En muchas de las transacciones comerciales de Laos tiene lugar el regateo, una práctica que muchos viajeros perciben como incómoda. Y esto no sólo les ocurre a los extranjeros, como se puso de manifiesto en la sección dedicada a la opinión de los lectores del diario Vientiane Times, donde varios compradores laosianos expresaron sus quejas por la carencia de etiquetado con el precio de los productos, por la arbitrariedad de los precios que se pedían y por la pérdida de tiempo que suponía la práctica del regateo, entre otras cuestiones. El caso es que el regateo es una realidad en Laos, y que para que la experiencia sea lo más satisfactoria posible, hay que saber principalmente dos cosas: en qué ocasiones es pertinente el regateo (pues no lo es en todos los casos) y, sobre todo, con qué actitud y estrategia hay que abordarlo. En primer lugar, lógicamente, el paso previo más importante al regateo es estar familiarizado con el precio que es razonable pagar por un producto determinado, un conocimiento que habrá que adquirir a través de la experiencia, la observación y preguntando a fuentes fiables.
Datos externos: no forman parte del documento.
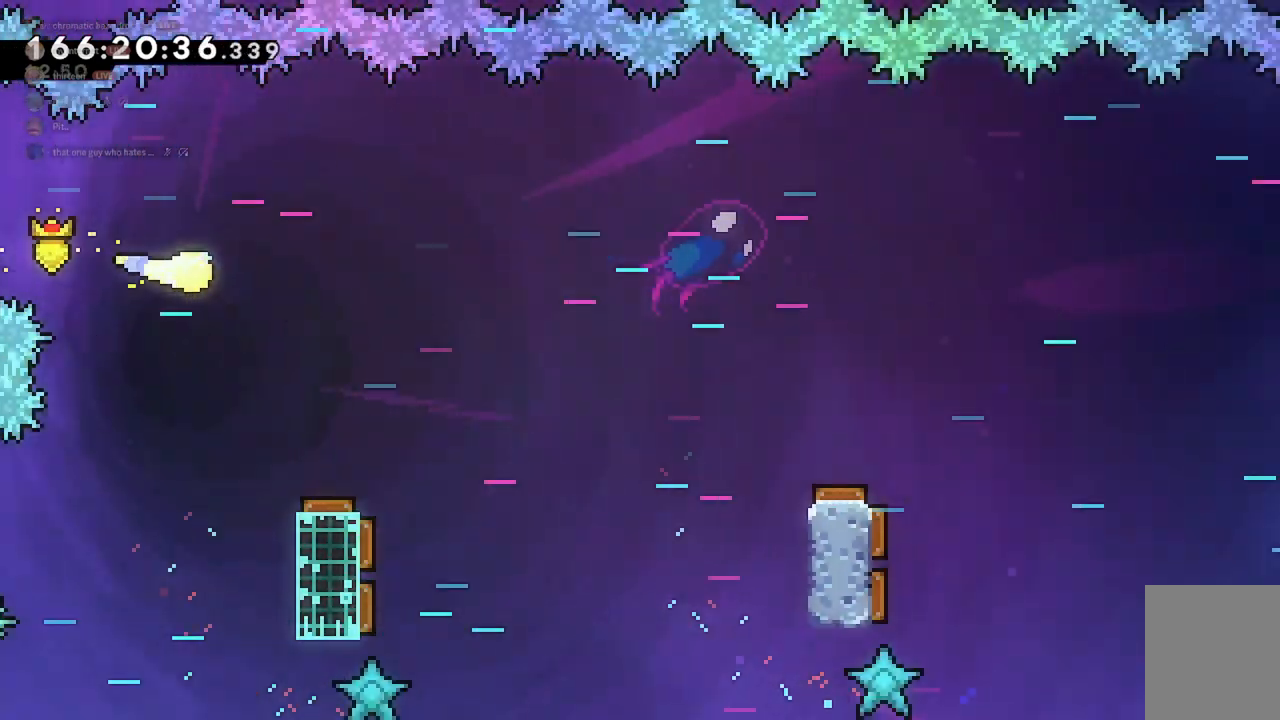
{"keys": ["d"], "events": []}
Hmong textiles at Luang Prabang's night market.El regateo tiene lugar en la mayoría de transacciones comerciales, y es más sencillo enumerar las situaciones en que se encuentra fuera de lugar que aquéllas en las que es pertinente. Como norma general no se regatea en los restaurantes, independientemente de que sean baratos o caros. En los hoteles y pensiones, aunque el regateo tampoco es en general pertinente, los precios de las habitaciones suelen fluctuar notablemente en función de la temporada, por lo que se puede intentar una cierta negociación del precio, aunque nunca con la insistencia de un regateo en el mercado. No se regatea el precio de productos con precios oficiales marcados, como serían el precio de un periódico, de una tarjeta telefónica de prepago o de un transporte “regular” no turístico, y tampoco se regatea en los supermercados y tiendas de alimentación relativamente sofisticadas que se pueden encontrar en las principales poblaciones. En los mercados tanto de alimentos como de productos para el hogar el regateo es la práctica habitual, y también se puede practicar en las tiendas de artículos de ropa, artesanía, etc., aunque los precios estén etiquetados. Posiblemente la situación en la que más claramente se impone el regateo es a la hora de acordar el precio de un trayecto de transporte no regular, ya sea en tuk-tuk, en sòng-thèo o bien en barca, puesto que a menudo los conductores intentan conseguir precios muy superiores a los que corresponden.

La actitud a seguir a la hora de negociar una compra es la que adoptan los mismos laosianos en la mayoría de casos: el principio inviolable en esta situación es el que se conoce como “no perder la cara” (ver la página “trato social”). Esto significa que hay que actuar de una manera respetuosa, sin levantar la voz, sin poner al interlocutor en una situación comprometida, etc. Igual que ocurre en cualquier otra situación social en Laos, durante el regateo, tanto para gozar de la experiencia en sí misma como a efectos de su resultado, una actitud agresiva se encuentra completamente fuera de lugar y, al contrario, un trato amable y con sentido del humor suele conducir a resultados mucho más buenos y deseables.